From Ben Thompson's stratechery (hat tip to Dave Verwer at iOS Dev Weekely):
It happened to be Wednesday night when my daughter, in the midst of preparing for “The Trial of Napoleon” for her European history class, asked for help in her role as Thomas Hobbes, witness for the defense. I put the question to ChatGPT, which had just been announced by OpenAI a few hours earlier:
[The chatbot's answer to "Did Thomas Hobbes believe in separation of powers" removed]...
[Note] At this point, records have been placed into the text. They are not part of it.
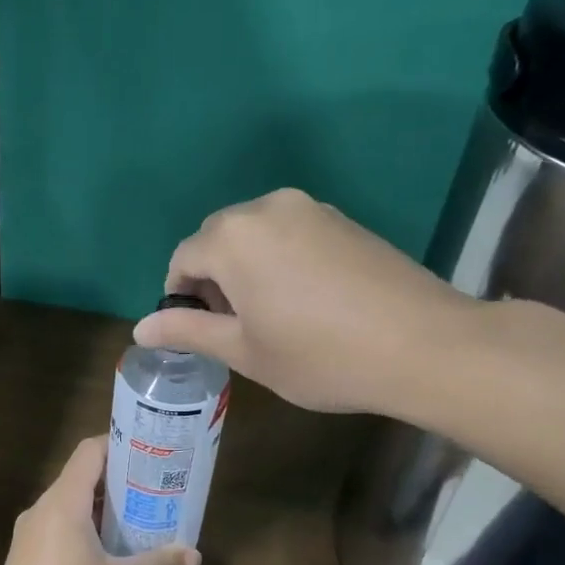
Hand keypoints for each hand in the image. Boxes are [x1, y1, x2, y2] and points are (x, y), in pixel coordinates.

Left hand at [0, 438, 200, 564]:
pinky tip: (110, 560)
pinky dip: (85, 536)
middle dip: (119, 485)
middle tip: (156, 492)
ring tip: (140, 525)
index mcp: (62, 504)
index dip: (120, 446)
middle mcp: (40, 512)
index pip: (90, 452)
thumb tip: (193, 555)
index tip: (150, 454)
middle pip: (81, 480)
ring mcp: (27, 539)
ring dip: (103, 514)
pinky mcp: (23, 564)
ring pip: (70, 510)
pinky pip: (58, 534)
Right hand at [135, 188, 479, 416]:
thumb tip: (142, 328)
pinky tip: (304, 299)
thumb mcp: (245, 351)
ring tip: (268, 314)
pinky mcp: (343, 219)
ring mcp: (310, 209)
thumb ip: (189, 331)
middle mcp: (267, 208)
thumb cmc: (320, 356)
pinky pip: (290, 232)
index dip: (180, 296)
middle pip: (218, 238)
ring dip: (245, 267)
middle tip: (231, 326)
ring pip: (255, 233)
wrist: (422, 344)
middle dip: (212, 278)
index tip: (197, 331)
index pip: (183, 258)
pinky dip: (279, 259)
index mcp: (234, 238)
This is a confident answer, complete with supporting evidence and a citation to Hobbes work, and it is completely wrong. Hobbes was a proponent of absolutism, the belief that the only workable alternative to anarchy — the natural state of human affairs — was to vest absolute power in a monarch; checks and balances was the argument put forth by Hobbes’ younger contemporary John Locke, who believed that power should be split between an executive and legislative branch. James Madison, while writing the U.S. Constitution, adopted an evolved proposal from Charles Montesquieu that added a judicial branch as a check on the other two.
Good timing, Dave and Ben. I'd just seen StackOverflow's header chyron say they don't allow ChatGPT answers, which, if you understand society's use of language well, means...
We almost accept ChatGPT style answers, but not yet, dang it! But you know we're close because it's not so obvious we don't have to say it.
It's the door handle that says "Push" because it looks like a pull. That is, the StackOverflow warning tells us that AI answers are so convincing at this point you'd naturally assume those answers are okay to post [for internet points! Points!]. You have to be told to push the door to open. It looks like a pull.
And that, of course, got me googling, and seeing that AI is finally getting close enough to what we thought the Eliza chatbot was nearly doing years ago.
As Dave mentions:
I remember chatting with Kim Silverman in the WWDC labs in 2008 about speech synthesis and recognition. He talked about the early days of speech synthesis in the late 1970s and how developers quickly progressed to 90% of the way there and then spent the next 30 years getting to 95%.
We really have been at 90% for a while. But now AI is at 90% for news stories and apparently close enough to start wondering when it'll come for us coders, too.
I'm far enough into my career that if it was at 100% tomorrow I would take the pink slip and relax at home, watching some chatbot do my job for me. Realizing I'm still biased, however, I was suspicious of my first take:
There's no way the code is going to be good at first. It'll need PRs like crazy for years.
My job has, for the last several years, becoming increasingly concentrated on PRs. I think it's mostly about tooling and scrum culture. Tooling makes PRing not just possible but easy now. We can all drop comments on specific parts of code, create PRs to PRs to show how we might do something small differently, and swap branches without having to reset our setup to run them.
Scrum culture says we need self-contained but non-specialist teams (give or take) which means we're all expected to have an opinion on someone else's code. It's a full stack developer's world today in a way it wasn't so much in 2000. I could digress for a while on bikeshedding, but, with a high-functioning team, that's mostly good.
But when the AIs start crapping out code like a new dev, good heavens, can you imagine? We'll need to train these things for a while. Maybe they'll get good enough that they take to the training really quickly, but -- and not just because of anecdotes like Thompson's post, above -- I think we've got a few more years of heavy PR work before that happens.